Lors de l’enquête de Radio-Canada Sports qui a conduit à l’arrestation de Michel Arsenault, il y a eu plus de 60 entrevues réalisées. Certaines victimes ont eu le courage de témoigner. Aujourd’hui, après l’arrêt des procédures, elles ne veulent plus parler. Une réaction normale pour Sylvain Croteau.

C’est difficile de les blâmer. Honnêtement, à qui peux-tu faire confiance ensuite?

Sylvain Croteau, directeur général de Sport’Aide

J’essaye de me mettre à leur place et je peux comprendre que tu n’aies plus confiance en qui que ce soit. Tu as eu confiance en une personne dans ton sport, manifestement, qui a trahi leur confiance. Une fois que tu demandes de l’aide pour réparer le passé, il y a un processus qui se met en branle et puis le processus fait patate, fait chou blanc. Je ne peux pas les blâmer beaucoup.
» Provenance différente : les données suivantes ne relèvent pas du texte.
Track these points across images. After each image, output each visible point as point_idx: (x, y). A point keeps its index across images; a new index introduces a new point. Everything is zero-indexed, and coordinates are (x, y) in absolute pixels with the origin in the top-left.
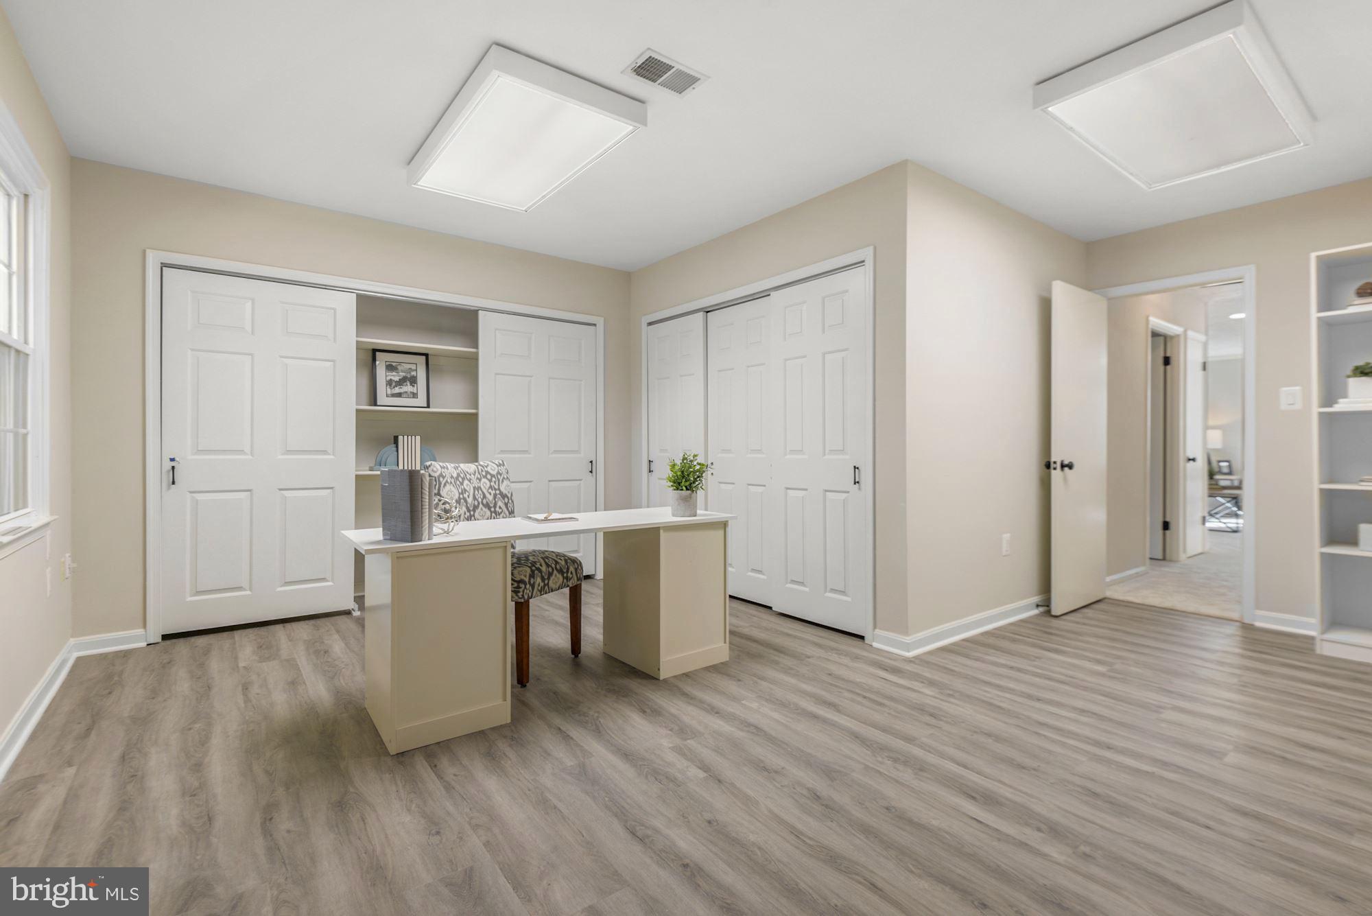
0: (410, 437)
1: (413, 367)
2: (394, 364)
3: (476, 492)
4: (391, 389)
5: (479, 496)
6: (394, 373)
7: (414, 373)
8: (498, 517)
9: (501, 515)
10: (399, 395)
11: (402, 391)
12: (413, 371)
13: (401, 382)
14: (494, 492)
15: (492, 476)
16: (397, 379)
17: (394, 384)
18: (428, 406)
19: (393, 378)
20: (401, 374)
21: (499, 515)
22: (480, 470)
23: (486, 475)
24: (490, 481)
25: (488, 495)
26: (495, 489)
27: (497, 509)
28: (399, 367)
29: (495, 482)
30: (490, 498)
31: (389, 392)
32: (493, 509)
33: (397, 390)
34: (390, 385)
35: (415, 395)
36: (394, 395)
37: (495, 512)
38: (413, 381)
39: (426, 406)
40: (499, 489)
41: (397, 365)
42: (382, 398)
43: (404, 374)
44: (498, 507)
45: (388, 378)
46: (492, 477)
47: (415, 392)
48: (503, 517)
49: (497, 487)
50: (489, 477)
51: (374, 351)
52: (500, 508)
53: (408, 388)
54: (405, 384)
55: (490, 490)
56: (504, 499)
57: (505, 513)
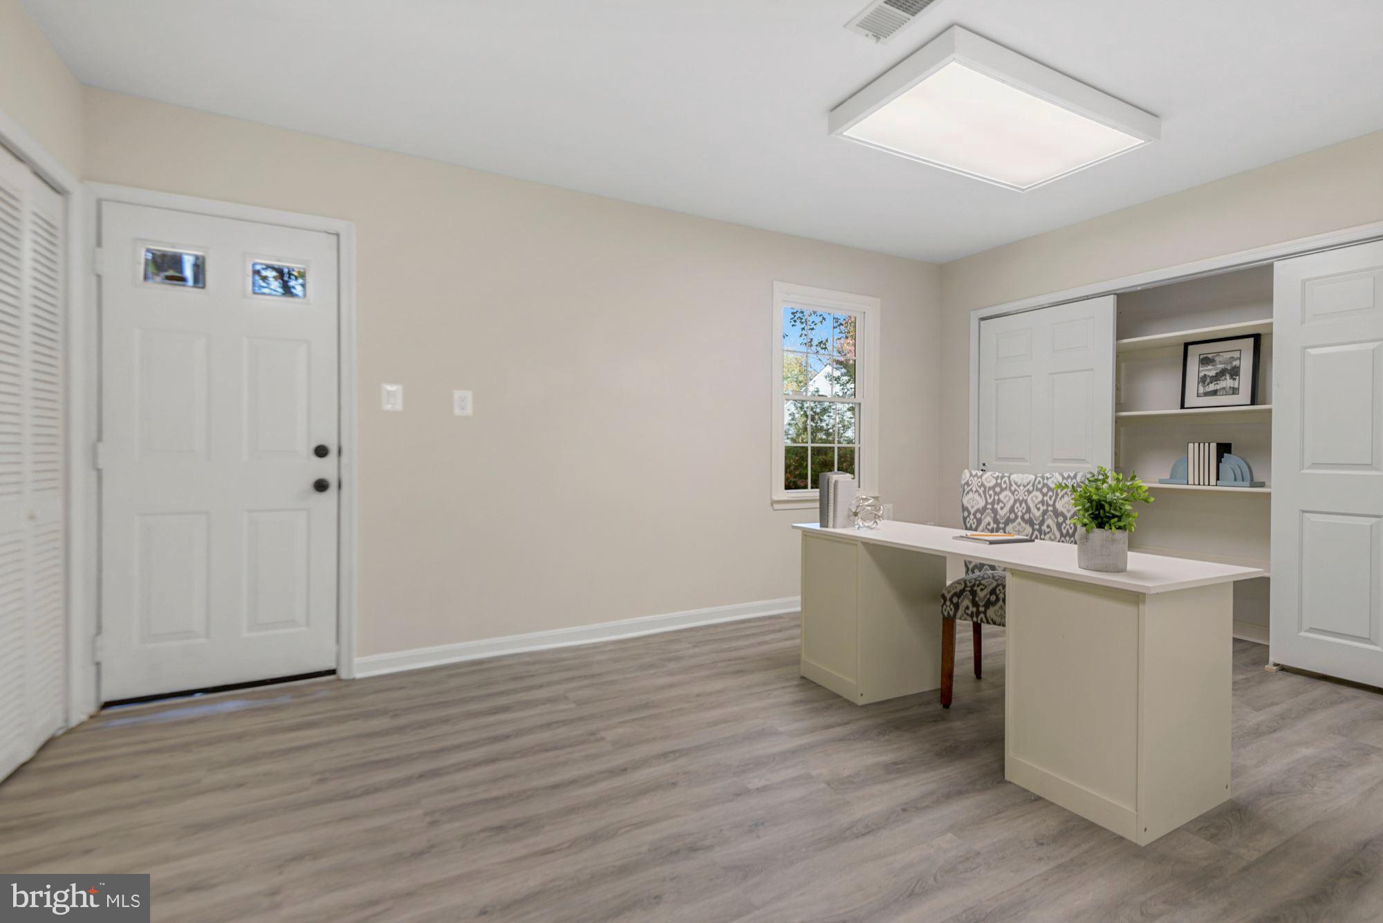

J’aurais moi aussi du mal à faire confiance à qui que ce soit explique le directeur, un peu ébranlé.

L’organisme Sport’Aide, comme bien d’autres, essaye par tous les moyens de trouver des solutions pour venir au secours de toutes les victimes et veiller au bien-être des athlètes. Selon son directeur, il va falloir continuer de travailler avec tous les intervenants et impliquer des policiers et des juristes, entre autres.

Quand on lui demande si la tâche de Sport’Aide et des autres organismes qui ont une mission similaire à la sienne changera à la suite de cette affaire, la réponse est franche et directe.

Je ne crois pas, cela ajoute au défi. On le savait quand on a décidé de porter ce drapeau-là qu’il y avait de grands défis devant nous et on sait encore aujourd’hui qu’Il y en a d’autres. Est-ce que cela va compliquer? Non, mais clairement il y a encore beaucoup de travail à faire.

Il ne faut pas perdre de vue que le changement est récent. Certes, on est un leader, mais cela ne fait pas des années qu’on travaille ce dossier tous ensemble. Il y a encore du chemin à faire, il y a encore des mentalités à changer, il y a encore beaucoup de sensibilisation à faire, f-il.